GIVEN TEXT —
The Securing America’s Titanium Manufacturing Act would temporarily waive the 15 percent tariff on imported titanium sponge, the Congressmembers said. U.S. Reps. Carol Miller (R-WV), Dina Titus (D-NV), Mike Kelly (R-PA) and Haley Stevens (D-MI) also co-sponsored the bill.

“The current 15 percent tariff on imported of titanium sponge puts an unnecessary burden on American producers, especially the producers of critical products needed for our national defense,” Wenstrup said. “By providing a temporary waiver of these tariffs, we can ensure American producers can compete on the international stage while securing the supply chain for critical supplies needed for our defense industry.”

Officials said titanium sponge is a crucial raw material used in creating aircraft frames, jet engines, helicopters and missiles, among other things. Currently in the U.S. there is no domestic production of titanium sponge requiring U.S. titanium manufacturers to import it from abroad. The current 15 percent tariff puts American titanium producers at a disadvantage globally, the Congressmembers said. Three quarters of the U.S. titanium sponge imports in the U.S. come from Japan.

The bill also includes provisions that would give the President the authority to increase the tariff back to 15 percent if a sufficient domestic production to meet U.S. national security arises or if importing titanium from other countries becomes a concern.

The legislation has wide industry support.

“Titanium is critical to the U.S. aerospace and defense industry. From jet engines to landing gear, it’s used in every major platform. Rep. Wenstrup and Rep. Kildee’s new bill Securing America’s Titanium Manufacturing Act will ensure reliable access to this vital mineral,” Eric Fanning, President and CEO of the Aerospace Industries Association, said.

MATERIAL SHOWN —

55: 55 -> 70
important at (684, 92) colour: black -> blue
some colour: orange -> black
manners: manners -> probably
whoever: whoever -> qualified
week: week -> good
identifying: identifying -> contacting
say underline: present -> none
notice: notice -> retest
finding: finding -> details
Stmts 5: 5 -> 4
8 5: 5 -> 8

EXERCISE DIRECTIONS — Name every item the titanium tariff text says titanium sponge is used to create. Work only from the titanium tariff text.

WRITTEN SOLUTION — Aircraft frames, jet engines, helicopters, missiles